22 Nov 2018 19:21 IST

The trick is in finding the right audience

It is important to meet the different expectations of customers

Hidesign not only wants to maintain its above-average growth rate in India but also increase it at 25 per cent. The dilemma lies in who to target — the bottom of the pyramid, with a large audience but slim margins, or the top, with a small audience and large margins. We propose the company create clear demarcations in terms of sub-brands, distribution channels and serviceability.

Aarushi

 

Rahul Menon

 

The first table clearly depicts Hidesign’s reliance on exclusive brand outlets (EBOs), with a mammoth 65 per cent of revenue coming in from this channel. EBOs are those stores that attract the most elite and high-end customers. The luxury product for them is a package of the service assistance provided at the store along with the tangible product.

Understanding the customer

There are two categories of customers:

1. Those interested in self-expression: Core customers who own other similar products and believe in spending on them for self-expression.

2. Aspirational customers: They look for social expression through products. These are the customers that can be lured through the development of a low-priced brand in conjugation with the e-commerce website.

Understanding the customer segment is key for the company. Hidesign bags and the Atelier collection broadly cater to the luxury and premium luxury segments. The expectations of these customers from the entire product package is starkly different from that of the target segment of Holii and the new brand being developed along with the e-commerce platform. The entire experience and the brand imagery around Hidesign and Atelier should focus on the perception of effort that goes in making of the product through marketing and positioning. For example, focussing on the intricate details of the centuries-old skill of tanning with natural seeds and barks. This, in turn, adds cultural legitimacy, which goes a long way in establishing the story behind the luxury product.

Hidesign should keep the EBOs only for bags with a price tag of ₹6,000 and above (Atelier collection). This would help the sales person give undivided attention to customers, bringing in a sense of exclusivity. Customers buying products with a higher margin demand more personal attention. They wouldn’t want to be irked by the sheer number of aspirational customers venturing into the store and hampering the quality of service.

Multi-brand outlets (MBOs) can have a portfolio skewed towards brands such as Holii, which come under accessible luxury and often entice customer to experiment, acting as an introduction to Hidesign. This introductory phase needs to happen in a casual and open atmosphere that is provided by MBOs as they do not intimidate the aspirational customers. Also, the shift in trends needs to be taken care of — with time, the core segment of Hidesign will age, and there is an inevitable need to gain foothold among customers who might become the core group at a later stage.

Sales model

With the growing interest in eco-friendly products and keeping in mind Hidesign’s existing eco-friendly product portfolio, the company can go for labels such as Ecomark (India), Leather Label by OEKO-TEX (Australia), and Blue Angel (Germany). In addition to providing a sense of legitimacy, these labels will also help Hidesign gain a foothold in the export market.

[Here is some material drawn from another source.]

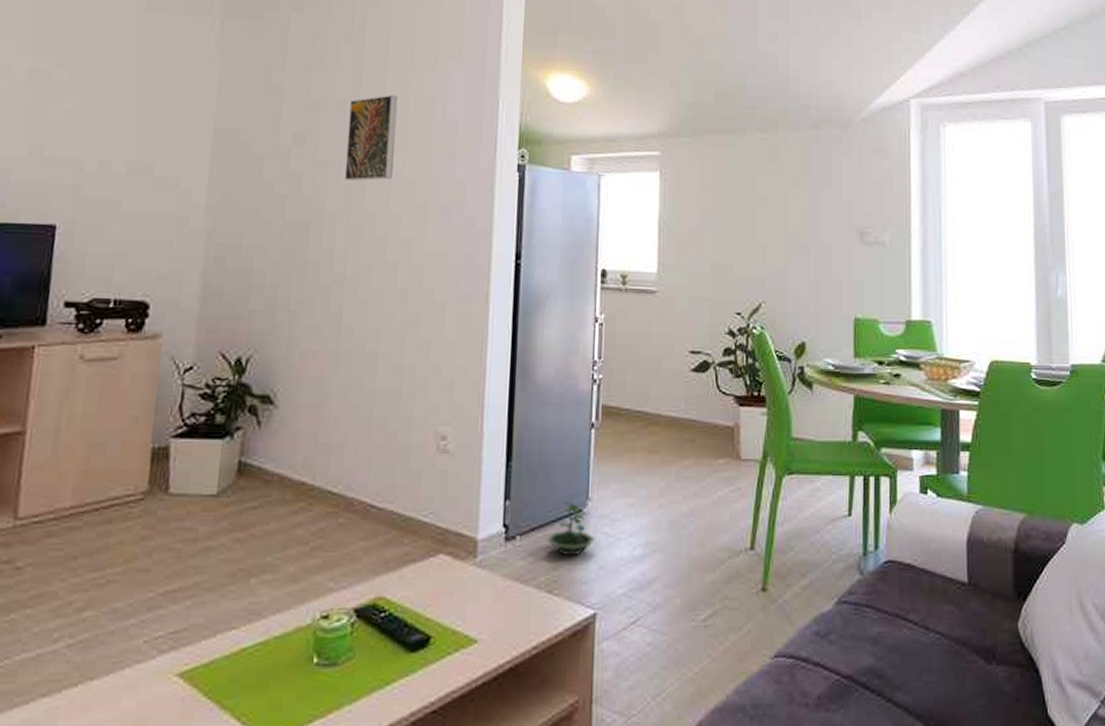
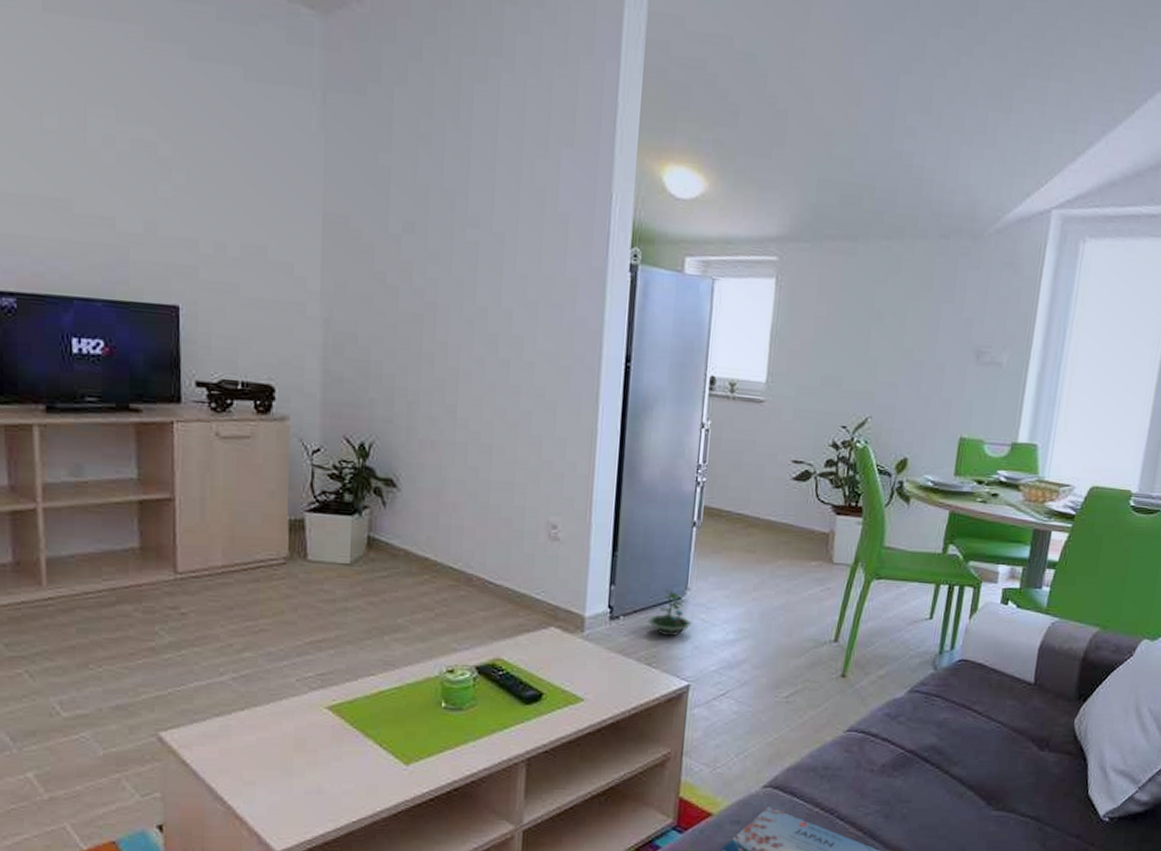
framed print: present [344,95,398,181] -> none [455,183,508,275]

MBOs amount to wholesaling for Hidesign as they are responsible for sales. Instead, a store-within-store concept can be tried out. Retailers receive rent or a commission for a brand’s in-store sales, while brands have access to a retailer’s foot traffic and can control consumer experience. This popular concession model differs from MBOs in the following aspects:

1. Companies can hand-pick and create boundaries when it comes to employees and their training and retention strategies.

2. Higher investment in branding and outreach activities.

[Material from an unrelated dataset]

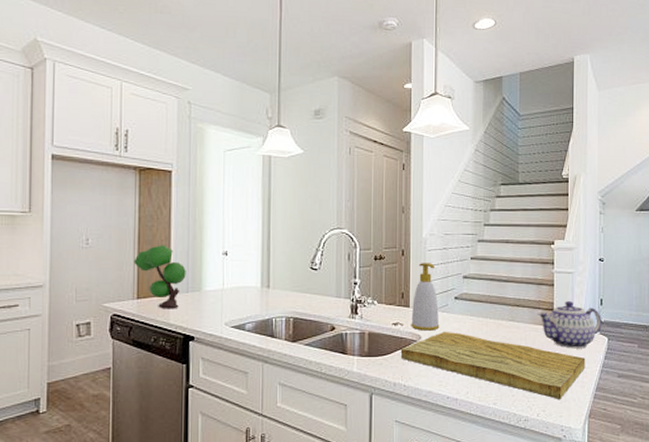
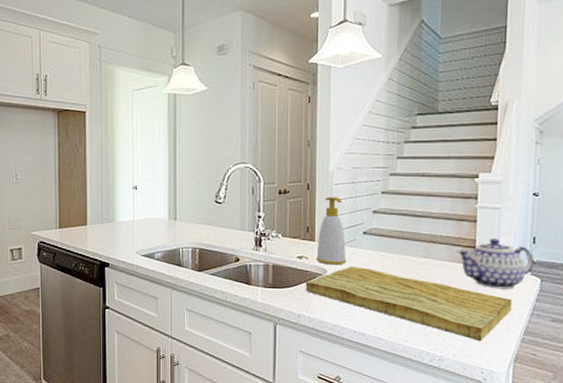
plant: present [134,245,186,309] -> none [55,180,101,238]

3. Have a say in what other brands surround you.

4. Establish guidelines about sharing consumer data with the retailers and vice versa.

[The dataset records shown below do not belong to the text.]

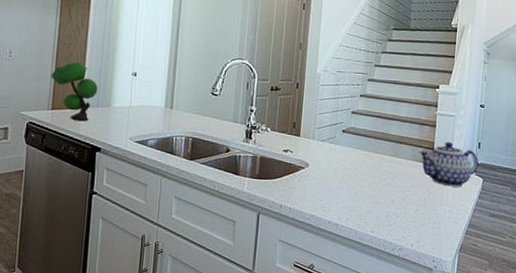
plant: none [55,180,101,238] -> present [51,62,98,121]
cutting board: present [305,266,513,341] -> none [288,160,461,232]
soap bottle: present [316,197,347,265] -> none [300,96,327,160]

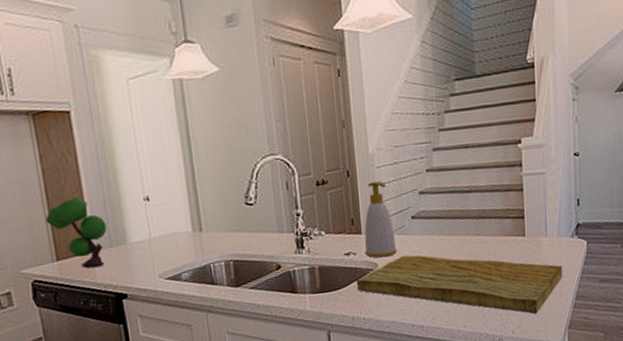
cutting board: none [288,160,461,232] -> present [356,255,563,314]
soap bottle: none [300,96,327,160] -> present [364,181,397,258]
teapot: present [418,142,478,187] -> none [506,205,579,258]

This strategy may let Hidesign customise their positioning geographically.

Flanking strategy

Given the huge growth in the e-commerce sector, of around 93 per cent, venturing into the lower segment of synthetic bags makes sense because of the vast, untapped potential. The Holii brand of synthetic bags should be aimed at teenagers and young adults, especially those going to college. The products are already colourful, so people can make an association between that and the wonders of life. Influencer and affiliate marketing can be explored as the target segment is tech savvy. Metrics such as share of conversation and share of influence can be studied to understand individuals with an influential social network.

Hidesign should have a flanking strategy, with different brands for different markets, so that each brand can successfully cater to its target segment. Customer looking for luxury products, in particular, require a sense of ‘uniqueness’ and ‘exclusivity’ in the products they purchase. Having a separate brand also reduces the risk associated with the product not being well-accepted by the market. This shields the main brand from the ripple effect.